Frankly, I don’t blame the apathy of most users: what Facebook and Google and all of the other ad-supported services and sites on the Internet provides is immensely valuable. Moreover, I’m the first (and often only!) to defend personalized ads: I think they are a critical component of building a future where anyone can build a niche business thanks to the Internet making the entire world an addressable market — if only they can find their customers.

At the same time, most users truly have no idea what data these companies hold. Might they change their mind if they actually saw the processed data, not simply the raw inputs? I don’t know, but I do think it is their decision to make.

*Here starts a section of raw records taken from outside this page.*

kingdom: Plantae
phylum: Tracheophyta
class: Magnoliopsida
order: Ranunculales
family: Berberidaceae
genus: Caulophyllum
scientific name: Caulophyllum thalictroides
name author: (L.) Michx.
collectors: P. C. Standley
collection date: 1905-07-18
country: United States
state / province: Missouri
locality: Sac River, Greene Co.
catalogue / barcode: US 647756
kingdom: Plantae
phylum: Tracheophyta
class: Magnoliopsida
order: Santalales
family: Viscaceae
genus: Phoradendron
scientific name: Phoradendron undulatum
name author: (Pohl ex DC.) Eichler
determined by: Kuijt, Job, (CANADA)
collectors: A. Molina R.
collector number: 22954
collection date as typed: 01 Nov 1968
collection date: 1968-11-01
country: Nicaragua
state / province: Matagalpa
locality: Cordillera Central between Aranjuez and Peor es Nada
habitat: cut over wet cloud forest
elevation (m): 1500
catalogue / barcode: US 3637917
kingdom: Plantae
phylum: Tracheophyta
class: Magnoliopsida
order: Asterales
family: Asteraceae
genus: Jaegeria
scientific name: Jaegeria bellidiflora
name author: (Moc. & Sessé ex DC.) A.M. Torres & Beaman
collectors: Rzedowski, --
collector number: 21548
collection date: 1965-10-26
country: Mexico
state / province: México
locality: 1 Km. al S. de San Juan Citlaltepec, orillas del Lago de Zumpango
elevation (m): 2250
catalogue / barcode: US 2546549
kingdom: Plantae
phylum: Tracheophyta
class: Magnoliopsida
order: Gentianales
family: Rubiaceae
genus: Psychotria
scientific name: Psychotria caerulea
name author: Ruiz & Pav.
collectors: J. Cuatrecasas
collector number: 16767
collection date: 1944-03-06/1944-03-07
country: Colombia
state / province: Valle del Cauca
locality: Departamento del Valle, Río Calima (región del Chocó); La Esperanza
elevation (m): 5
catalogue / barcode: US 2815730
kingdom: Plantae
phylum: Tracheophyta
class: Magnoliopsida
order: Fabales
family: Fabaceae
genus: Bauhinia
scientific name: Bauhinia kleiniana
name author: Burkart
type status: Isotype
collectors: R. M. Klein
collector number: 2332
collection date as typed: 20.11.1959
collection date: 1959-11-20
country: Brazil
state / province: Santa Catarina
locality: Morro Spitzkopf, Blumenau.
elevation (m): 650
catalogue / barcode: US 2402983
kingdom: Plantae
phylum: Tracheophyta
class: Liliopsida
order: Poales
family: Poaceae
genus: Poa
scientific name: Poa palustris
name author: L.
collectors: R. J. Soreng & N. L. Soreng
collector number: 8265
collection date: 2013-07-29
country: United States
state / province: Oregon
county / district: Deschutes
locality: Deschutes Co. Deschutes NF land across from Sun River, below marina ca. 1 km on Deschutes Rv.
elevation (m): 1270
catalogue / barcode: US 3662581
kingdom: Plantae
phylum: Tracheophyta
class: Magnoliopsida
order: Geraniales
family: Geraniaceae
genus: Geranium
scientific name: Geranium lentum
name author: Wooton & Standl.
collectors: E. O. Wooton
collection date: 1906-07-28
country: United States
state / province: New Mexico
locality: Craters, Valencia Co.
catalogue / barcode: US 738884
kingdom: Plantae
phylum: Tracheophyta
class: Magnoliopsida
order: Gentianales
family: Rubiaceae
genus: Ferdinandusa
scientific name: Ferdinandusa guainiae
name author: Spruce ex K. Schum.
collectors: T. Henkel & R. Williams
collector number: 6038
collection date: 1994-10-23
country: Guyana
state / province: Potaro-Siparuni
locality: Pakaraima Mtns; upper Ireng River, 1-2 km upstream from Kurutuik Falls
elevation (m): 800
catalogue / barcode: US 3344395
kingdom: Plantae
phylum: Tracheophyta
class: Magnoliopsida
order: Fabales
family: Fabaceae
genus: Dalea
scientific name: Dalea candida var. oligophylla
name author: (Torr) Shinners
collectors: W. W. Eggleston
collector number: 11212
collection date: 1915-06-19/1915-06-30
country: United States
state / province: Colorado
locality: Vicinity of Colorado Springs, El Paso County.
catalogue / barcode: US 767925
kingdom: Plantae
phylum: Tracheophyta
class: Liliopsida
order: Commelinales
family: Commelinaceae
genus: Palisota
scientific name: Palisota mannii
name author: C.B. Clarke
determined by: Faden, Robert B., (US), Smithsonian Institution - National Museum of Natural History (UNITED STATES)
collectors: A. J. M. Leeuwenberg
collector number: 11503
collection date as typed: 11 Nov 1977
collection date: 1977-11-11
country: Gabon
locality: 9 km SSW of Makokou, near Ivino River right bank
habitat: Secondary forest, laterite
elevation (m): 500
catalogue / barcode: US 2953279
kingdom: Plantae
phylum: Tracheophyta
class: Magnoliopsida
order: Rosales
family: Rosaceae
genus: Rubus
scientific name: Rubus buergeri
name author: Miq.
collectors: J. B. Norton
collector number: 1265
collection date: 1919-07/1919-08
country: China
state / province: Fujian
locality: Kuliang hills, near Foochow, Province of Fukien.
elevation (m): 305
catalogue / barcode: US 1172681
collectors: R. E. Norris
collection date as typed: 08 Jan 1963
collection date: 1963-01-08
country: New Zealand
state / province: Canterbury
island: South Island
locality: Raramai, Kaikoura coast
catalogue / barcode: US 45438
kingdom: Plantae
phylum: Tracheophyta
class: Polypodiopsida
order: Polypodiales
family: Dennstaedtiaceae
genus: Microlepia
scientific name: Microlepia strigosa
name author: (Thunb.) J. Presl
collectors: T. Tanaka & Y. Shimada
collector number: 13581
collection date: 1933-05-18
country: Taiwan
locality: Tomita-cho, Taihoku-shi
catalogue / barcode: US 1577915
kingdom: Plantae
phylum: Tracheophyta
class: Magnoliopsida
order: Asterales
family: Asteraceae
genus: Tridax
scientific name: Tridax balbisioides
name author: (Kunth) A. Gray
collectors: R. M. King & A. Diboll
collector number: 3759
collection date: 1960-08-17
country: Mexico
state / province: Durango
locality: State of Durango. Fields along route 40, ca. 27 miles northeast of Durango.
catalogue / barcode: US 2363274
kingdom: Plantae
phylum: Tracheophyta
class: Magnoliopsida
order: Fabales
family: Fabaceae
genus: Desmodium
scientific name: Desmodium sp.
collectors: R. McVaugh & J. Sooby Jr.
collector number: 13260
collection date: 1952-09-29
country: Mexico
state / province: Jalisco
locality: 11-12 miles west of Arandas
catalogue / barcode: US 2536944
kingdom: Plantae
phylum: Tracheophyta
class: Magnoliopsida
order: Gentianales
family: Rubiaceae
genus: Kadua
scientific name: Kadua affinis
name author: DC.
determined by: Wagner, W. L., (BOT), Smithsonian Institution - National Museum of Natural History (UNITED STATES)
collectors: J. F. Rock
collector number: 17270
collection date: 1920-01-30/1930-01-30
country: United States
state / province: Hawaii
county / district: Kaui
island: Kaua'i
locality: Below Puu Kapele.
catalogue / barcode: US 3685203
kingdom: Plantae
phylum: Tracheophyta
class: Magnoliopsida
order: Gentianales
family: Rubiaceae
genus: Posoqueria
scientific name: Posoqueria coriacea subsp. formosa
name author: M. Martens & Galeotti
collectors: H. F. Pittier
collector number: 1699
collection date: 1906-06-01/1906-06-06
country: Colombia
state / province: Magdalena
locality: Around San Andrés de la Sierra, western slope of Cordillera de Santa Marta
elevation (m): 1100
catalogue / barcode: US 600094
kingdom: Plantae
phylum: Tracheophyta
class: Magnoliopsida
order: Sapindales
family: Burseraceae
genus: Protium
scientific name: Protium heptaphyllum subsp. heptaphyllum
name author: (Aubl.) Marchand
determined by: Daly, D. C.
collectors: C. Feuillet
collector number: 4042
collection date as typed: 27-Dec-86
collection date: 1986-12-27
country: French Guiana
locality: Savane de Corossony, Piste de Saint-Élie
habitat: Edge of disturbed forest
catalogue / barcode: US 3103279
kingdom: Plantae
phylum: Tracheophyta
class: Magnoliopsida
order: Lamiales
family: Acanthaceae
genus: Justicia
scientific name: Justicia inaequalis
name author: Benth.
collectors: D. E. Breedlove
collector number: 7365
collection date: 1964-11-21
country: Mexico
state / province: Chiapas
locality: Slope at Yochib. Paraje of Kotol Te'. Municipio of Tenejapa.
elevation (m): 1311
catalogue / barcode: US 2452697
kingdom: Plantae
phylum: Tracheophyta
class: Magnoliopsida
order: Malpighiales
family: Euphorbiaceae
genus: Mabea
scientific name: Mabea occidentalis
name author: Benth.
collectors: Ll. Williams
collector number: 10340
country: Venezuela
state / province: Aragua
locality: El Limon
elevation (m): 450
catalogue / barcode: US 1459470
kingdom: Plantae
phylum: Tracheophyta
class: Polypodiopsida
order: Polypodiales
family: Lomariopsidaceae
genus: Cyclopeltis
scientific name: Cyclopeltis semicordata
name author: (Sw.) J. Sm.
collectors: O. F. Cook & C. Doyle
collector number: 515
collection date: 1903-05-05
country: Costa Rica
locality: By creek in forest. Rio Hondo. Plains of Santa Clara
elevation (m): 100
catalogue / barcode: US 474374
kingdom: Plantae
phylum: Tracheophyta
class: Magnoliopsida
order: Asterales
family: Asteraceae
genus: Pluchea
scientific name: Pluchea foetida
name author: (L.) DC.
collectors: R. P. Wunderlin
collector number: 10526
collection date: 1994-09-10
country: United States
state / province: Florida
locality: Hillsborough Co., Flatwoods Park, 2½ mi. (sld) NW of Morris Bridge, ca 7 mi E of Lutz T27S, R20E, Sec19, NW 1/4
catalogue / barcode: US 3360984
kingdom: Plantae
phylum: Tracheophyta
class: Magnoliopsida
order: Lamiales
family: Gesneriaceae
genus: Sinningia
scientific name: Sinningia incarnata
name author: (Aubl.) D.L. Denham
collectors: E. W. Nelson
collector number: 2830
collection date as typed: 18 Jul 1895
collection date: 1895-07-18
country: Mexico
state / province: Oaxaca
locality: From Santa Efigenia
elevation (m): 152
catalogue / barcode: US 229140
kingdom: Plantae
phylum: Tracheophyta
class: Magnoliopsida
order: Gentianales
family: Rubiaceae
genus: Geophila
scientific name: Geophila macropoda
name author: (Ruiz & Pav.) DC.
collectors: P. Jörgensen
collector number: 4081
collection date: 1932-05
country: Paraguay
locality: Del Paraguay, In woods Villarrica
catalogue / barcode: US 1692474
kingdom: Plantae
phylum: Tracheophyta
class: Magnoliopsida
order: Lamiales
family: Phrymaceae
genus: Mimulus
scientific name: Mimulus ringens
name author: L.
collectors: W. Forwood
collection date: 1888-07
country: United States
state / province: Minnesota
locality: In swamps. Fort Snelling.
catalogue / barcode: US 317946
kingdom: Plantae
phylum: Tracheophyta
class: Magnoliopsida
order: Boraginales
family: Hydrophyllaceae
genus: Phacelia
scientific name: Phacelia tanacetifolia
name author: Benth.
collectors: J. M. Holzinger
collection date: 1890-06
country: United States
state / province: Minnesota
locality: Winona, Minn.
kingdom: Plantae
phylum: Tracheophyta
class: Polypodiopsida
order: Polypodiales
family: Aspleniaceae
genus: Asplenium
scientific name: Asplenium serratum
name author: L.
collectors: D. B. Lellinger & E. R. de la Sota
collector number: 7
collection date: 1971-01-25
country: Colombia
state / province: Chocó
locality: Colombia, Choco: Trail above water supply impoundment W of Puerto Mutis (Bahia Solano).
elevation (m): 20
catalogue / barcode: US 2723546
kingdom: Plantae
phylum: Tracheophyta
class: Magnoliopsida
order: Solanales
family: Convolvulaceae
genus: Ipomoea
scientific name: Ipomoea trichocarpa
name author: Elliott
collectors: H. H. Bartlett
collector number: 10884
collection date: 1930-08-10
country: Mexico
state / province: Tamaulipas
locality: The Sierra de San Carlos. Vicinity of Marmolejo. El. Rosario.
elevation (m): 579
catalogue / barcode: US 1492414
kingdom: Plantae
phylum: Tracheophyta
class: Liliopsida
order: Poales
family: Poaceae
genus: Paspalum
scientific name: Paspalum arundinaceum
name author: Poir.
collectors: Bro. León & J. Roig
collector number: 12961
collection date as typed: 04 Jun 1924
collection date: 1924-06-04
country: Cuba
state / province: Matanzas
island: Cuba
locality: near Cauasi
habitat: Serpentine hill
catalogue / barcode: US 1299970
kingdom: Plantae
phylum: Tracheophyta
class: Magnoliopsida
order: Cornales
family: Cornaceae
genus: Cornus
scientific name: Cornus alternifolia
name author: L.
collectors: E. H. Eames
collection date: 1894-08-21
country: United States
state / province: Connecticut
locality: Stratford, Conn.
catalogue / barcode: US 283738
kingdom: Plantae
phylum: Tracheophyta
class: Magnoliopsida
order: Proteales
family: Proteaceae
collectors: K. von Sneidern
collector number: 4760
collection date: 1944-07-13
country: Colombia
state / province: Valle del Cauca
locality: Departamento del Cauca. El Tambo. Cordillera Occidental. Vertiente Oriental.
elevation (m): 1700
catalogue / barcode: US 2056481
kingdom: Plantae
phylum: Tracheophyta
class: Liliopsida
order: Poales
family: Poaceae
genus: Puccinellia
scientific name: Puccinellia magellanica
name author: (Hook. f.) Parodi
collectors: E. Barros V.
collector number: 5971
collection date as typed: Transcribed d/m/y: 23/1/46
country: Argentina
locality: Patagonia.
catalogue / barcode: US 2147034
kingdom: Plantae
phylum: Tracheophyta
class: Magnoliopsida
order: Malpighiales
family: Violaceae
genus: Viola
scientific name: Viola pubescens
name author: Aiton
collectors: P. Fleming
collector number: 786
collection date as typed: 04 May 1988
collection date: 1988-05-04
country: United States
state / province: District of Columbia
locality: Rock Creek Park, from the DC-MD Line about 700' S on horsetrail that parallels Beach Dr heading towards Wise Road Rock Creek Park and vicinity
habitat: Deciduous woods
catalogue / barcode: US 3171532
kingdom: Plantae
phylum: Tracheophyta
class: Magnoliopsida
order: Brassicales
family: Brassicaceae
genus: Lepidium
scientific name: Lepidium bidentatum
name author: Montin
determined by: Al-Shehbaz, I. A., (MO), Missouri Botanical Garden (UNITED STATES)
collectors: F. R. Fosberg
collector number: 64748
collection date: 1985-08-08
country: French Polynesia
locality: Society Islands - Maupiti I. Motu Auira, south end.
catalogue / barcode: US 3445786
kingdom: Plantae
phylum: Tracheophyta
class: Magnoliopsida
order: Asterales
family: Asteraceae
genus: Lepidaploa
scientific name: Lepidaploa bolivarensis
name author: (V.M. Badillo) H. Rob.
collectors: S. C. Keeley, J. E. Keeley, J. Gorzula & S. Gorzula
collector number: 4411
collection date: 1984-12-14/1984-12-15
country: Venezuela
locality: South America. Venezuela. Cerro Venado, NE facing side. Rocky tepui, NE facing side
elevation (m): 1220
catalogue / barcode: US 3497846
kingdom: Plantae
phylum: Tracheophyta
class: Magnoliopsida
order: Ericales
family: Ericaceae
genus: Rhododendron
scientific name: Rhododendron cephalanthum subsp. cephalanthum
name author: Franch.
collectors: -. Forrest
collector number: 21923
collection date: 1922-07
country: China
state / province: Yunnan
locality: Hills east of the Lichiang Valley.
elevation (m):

Moreover, establishing clear requirements that users be able to view not only the data they uploaded but their entire processed profile — the output of the data factory — would be far less burdensome to new and smaller companies that seek to challenge these behemoths. Data export controls could be built in from the start, even as they are free to build factories as complex as the big companies they are challenging — or, as a potential selling point, show off that they don’t have a factory at all. This is much easier than trying to abide by rules that apply to every user — whether they want the protection or not — and which were designed with Facebook and Google in mind, not an understaffed startup.

Indeed, that is the crux of the matter: regulators need to trust users to take care of their own privacy, and enable them to do so — and, by extension, create the conditions for users to actually know what is going on with their data. And, if they decide they don’t care, so be it. The market will have spoken, an outcome that should be the regulator’s goal in the first place.